IonQ (IONQ 9.66%) and Snowflake (SNOW 3.69%) represent two very different ways to invest in the booming cloud services market. IonQ serves up its quantum computing power as a cloud-based service, while Snowflake uses its cloud-based data warehouses to collect and organize data for large organizations.

With an enterprise value (EV) of $2 billion, IonQ is still a lot smaller than Snowflake, which has an EV of $58 billion. IonQ also hasn't attracted as much attention as Snowflake, which made history as the biggest software IPO ever upon its public debut in September 2020. But over the long term, could this smaller cloud stock become just as important as Snowflake?

A digital illustration of electrical circuits.

Image source: Getty Images.

A pure play on quantum computing

Traditional computers process data with binary "bits" of zeros and ones, but quantum computers can process zeros and ones simultaneously with "qubits." That makes quantum computers a lot faster than traditional computers, but they're also larger, more expensive, and more susceptible to making mistakes, as they prioritize speed over accuracy.

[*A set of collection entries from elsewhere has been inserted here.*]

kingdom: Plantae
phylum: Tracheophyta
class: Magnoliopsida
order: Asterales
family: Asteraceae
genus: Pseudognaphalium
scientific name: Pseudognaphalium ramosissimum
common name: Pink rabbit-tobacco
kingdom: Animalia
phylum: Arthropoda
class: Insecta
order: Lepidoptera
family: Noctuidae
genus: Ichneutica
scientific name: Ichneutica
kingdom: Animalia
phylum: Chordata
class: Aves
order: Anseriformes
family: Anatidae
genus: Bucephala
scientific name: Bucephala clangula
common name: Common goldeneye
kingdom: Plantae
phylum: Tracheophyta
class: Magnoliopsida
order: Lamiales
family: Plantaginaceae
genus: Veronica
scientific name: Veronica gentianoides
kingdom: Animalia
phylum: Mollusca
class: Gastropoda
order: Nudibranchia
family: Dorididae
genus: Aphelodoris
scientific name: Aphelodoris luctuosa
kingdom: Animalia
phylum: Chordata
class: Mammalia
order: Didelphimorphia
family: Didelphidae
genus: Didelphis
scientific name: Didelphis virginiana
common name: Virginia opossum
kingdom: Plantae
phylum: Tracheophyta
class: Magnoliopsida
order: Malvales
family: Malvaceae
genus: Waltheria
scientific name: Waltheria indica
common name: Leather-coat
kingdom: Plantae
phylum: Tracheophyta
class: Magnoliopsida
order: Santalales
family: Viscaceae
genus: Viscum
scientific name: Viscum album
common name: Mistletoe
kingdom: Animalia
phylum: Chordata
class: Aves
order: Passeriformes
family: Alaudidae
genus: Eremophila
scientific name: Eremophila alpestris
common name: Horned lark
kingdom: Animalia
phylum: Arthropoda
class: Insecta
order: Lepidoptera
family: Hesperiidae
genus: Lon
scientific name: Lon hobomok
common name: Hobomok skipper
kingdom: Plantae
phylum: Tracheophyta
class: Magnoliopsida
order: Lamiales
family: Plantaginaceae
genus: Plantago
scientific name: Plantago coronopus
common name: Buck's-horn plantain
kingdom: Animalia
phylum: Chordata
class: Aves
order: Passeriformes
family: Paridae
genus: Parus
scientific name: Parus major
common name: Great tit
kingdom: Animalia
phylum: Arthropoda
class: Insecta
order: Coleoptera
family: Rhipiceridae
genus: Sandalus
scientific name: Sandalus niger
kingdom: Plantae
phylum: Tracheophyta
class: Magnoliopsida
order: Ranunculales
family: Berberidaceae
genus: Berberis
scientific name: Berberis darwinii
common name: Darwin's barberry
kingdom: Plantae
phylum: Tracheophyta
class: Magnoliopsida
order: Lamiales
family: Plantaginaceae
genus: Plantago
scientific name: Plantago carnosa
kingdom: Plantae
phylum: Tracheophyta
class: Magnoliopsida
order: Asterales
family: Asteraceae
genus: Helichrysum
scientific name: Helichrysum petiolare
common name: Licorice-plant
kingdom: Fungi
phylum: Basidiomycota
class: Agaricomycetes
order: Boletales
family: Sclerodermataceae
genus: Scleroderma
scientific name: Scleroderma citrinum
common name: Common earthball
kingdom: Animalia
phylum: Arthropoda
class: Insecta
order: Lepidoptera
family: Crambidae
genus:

IonQ aims to disrupt that market with its "trapped ion" technology, which shrinks qubit processing unit (QPU) systems from several feet to just a few inches. It claims that miniaturization will enable it to produce the world's most powerful quantum computers, significantly lower the cost of quantum processing, and reduce the likelihood of errors.

IonQ gauges its quantum computing power in algorithmic qubits (AQ). It reached AQ 29 last year, and plans to reach AQ 35 this year and AQ 64 in 2025. By 2028, it claims it can achieve AQ 1,024 -- which would represent a compound annual growth rate (CAGR) of 133% in its total computing power over the next four years -- as it scales up its systems.

Can IonQ disrupt the quantum computing market?

IonQ's technology sounds like a revolutionary way to profit from the expansion of the quantum computing market, which is forecast to grow at a CAGR of 36% from 2023 to 2032, according to Acumen Research and Consulting.

However, IonQ hasn't generated much revenue so far, it's deeply unprofitable, and its stock looks incredibly expensive. For 2023, analysts expect it to generate just $22 million in revenue, with a net loss of $156 million. For 2024, they expect it to generate $39 million in revenue, with an even wider net loss of $173 million.

So with an EV of $2 billion, IonQ trades at 89 times its 2023 sales and 50 times its 2024 sales. By comparison, Snowflake trades at 21 times its sales for fiscal 2024 (which ends this month) and 16 times its projected sales for fiscal 2025.

That valuation suggests a lot of optimism is already baked into its stock price, but IonQ still faces troubling questions about its future. Last October, co-founder and chief scientist Chris Monroe -- who developed the company's trapped ion technology -- abruptly stepped down to resume a research position at Duke University. That departure came just a few months after the prolific short seller Scorpion Capital accused IonQ of exaggerating its miniaturization capabilities and secretly using third-party quantum computers from Honeywell to handle its cloud-based processing.

IonQ also fell short of the growth targets it had set before it merged with a special purpose acquisition company (SPAC) in October 2021. At the time, it claimed it could generate $237 million in revenue by 2025 -- which is well above analysts' current estimates of $88 million. Those overly bullish forecasts, which sparked a class action lawsuit against the company last year, cast some dark clouds over its ambitious plans for the future.

IonQ isn't the next Snowflake

For now, IonQ is still a highly speculative company that has a lot to prove. That makes it a lot riskier than Snowflake, which already served 647 of the Forbes Global 2000 customers with its cloud-based data warehouses in its latest quarter. IonQ's miniaturization technology also faces a murky future, while Snowflake's warehousing technology is already widely used to gather and clean up large amounts of data.

That's probably why Snowflake's IPO attracted a lot of support from Warren Buffett's Berkshire Hathaway and Salesforce -- while IonQ chose to quietly go public by merging with a SPAC. If IonQ can actually scale up its business and narrow its losses, it might just establish a first-mover's advantage in the nascent quantum computing market. But for now, IonQ shouldn't be considered the "next Snowflake" or even a reliable long-term play on the expansion of the cloud market.